Aan de Voorzitter van de Tweede Kamer der Staten-Generaal

Den Haag, 10 mei 2006

Tijdens het Algemeen Overleg van 27 april over inkomensontwikkeling van huishoudens in verband met de introductie van het zorgstelsel werd ondermeer gesproken over post-actieve ambtenaren. Met deze brief wil ik, mede namens de minister van Sociale Zaken en Werkgelegenheid en de minister van Volksgezondheid, Welzijn en Sport, uw kamer nader informeren. Ik doe daarmee een toezegging van de minister van Sociale Zaken en Werkgelegenheid aan uw kamer gestand.

Het kabinet zal aan de post-actieve ambtenaren van 65 jaar en ouder van de kabinetssectoren1, die tot 2006 gebruik maakten van een tegemoetkomingsregeling in de ziektekosten, een extra tegemoetkoming toekennen. De vormgeving zal nog nader worden bepaald, maar betreft in ieder geval de jaren 2007 tot en met 2009. Hiervoor stelt het kabinet cumulatief en eenmalig € 130 mln. ter beschikking. Doel is dat evenwichtiger afbouwtrajecten van de tegemoetkomingsregelingen van post-actieven ontstaan. Over de vormgeving zal ik u nader informeren. Met de post-actieve tegemoetkomingsregelingen was voor de kabinetssectoren structureel€ 108 mln. gemoeid. Dit budget wordt in gelijkmatige tranches tot 2012 onttrokken aan de arbeidsvoorwaardenruimte.

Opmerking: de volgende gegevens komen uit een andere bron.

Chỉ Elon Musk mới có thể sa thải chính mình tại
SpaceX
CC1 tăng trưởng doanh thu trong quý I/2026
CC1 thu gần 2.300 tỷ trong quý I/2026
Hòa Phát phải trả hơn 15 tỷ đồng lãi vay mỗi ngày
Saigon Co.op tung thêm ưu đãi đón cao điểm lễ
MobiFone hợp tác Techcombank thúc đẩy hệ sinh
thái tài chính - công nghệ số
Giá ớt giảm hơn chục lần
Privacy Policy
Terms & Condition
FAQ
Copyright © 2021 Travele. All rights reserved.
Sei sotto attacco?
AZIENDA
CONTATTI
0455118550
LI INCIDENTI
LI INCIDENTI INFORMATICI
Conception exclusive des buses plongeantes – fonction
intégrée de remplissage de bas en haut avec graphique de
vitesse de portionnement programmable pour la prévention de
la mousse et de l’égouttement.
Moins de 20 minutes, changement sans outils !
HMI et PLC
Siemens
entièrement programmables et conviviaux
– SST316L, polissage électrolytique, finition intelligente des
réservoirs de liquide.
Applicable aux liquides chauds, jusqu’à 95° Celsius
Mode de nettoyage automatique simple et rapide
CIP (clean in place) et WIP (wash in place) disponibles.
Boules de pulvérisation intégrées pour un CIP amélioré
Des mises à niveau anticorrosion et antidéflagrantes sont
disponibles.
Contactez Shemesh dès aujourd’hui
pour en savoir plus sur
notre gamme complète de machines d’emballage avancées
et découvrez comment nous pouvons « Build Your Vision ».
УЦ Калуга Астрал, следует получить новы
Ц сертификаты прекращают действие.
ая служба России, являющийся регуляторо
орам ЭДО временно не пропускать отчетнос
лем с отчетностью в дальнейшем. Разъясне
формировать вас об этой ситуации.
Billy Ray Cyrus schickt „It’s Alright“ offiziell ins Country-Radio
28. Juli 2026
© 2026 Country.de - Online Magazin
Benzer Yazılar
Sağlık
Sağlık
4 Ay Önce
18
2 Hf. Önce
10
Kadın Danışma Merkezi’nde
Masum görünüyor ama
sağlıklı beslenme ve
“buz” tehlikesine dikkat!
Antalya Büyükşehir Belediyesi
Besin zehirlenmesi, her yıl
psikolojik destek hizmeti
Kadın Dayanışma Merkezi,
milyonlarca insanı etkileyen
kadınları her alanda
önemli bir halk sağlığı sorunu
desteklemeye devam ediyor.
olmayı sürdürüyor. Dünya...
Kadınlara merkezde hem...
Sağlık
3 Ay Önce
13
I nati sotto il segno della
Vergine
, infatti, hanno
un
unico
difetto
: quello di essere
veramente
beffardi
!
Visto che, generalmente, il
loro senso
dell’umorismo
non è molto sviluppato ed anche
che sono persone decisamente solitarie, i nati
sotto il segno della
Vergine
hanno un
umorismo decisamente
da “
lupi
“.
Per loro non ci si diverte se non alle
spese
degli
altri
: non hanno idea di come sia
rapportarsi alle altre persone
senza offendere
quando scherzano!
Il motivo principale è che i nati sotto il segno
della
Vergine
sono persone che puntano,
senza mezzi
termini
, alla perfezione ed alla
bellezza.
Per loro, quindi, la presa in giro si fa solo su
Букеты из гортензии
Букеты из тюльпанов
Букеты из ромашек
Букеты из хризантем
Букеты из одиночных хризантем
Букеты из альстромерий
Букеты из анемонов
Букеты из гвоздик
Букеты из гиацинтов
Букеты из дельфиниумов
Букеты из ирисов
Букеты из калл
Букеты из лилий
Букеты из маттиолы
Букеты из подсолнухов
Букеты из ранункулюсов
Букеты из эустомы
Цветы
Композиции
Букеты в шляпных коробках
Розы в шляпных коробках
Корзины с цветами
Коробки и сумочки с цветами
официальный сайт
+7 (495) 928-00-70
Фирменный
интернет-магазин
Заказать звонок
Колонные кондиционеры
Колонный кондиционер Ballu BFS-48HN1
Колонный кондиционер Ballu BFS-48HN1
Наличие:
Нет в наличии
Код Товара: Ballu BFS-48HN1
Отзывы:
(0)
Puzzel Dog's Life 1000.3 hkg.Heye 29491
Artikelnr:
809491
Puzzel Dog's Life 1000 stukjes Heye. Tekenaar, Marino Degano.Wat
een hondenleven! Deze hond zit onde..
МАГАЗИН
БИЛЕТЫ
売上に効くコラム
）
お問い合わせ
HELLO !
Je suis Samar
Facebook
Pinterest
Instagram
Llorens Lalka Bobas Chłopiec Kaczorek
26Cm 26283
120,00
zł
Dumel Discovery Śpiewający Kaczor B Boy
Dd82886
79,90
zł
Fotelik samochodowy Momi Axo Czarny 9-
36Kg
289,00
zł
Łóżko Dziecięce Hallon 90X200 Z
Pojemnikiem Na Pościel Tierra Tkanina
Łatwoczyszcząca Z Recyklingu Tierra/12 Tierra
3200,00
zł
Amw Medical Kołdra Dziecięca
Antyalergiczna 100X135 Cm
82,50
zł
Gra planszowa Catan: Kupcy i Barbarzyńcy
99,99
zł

Het kabinet draagt in arbeidsvoorwaardelijke zin geen verantwoordelijkheid voor de decentrale overheden. Het kan en zal om die reden niet treden in de afspraken die in die sectoren over de gevolgen van Zorgverzekeringswet gemaakt zijn. Parallel hieraan geldt dat het kabinet geen specifieke toevoegingen of uitnamen gedaan heeft of zal doen in het kader van de arbeidsvoorwaarden van de decentrale overheden. Wel geldt de normeringssystematiek voor het accres van het Gemeente- en Provinciefonds onverkort. Dit betekent dat extra uitgaven van de Rijksoverheid, dus ook de € 130 miljoen, meetellen voor het totaal van de netto-rijksuitgaven. De groei van de netto-rijksuitgaven bepaalt de groei van de fondsen (het accres).

De Minister van Binnenlandse Zaken en Koninkrijksrelaties,

J. W. Remkes


XNoot
1

Onderwijs (alle onderwijssectoren), Rijk, Politie, Defensie en Rechterlijke Macht.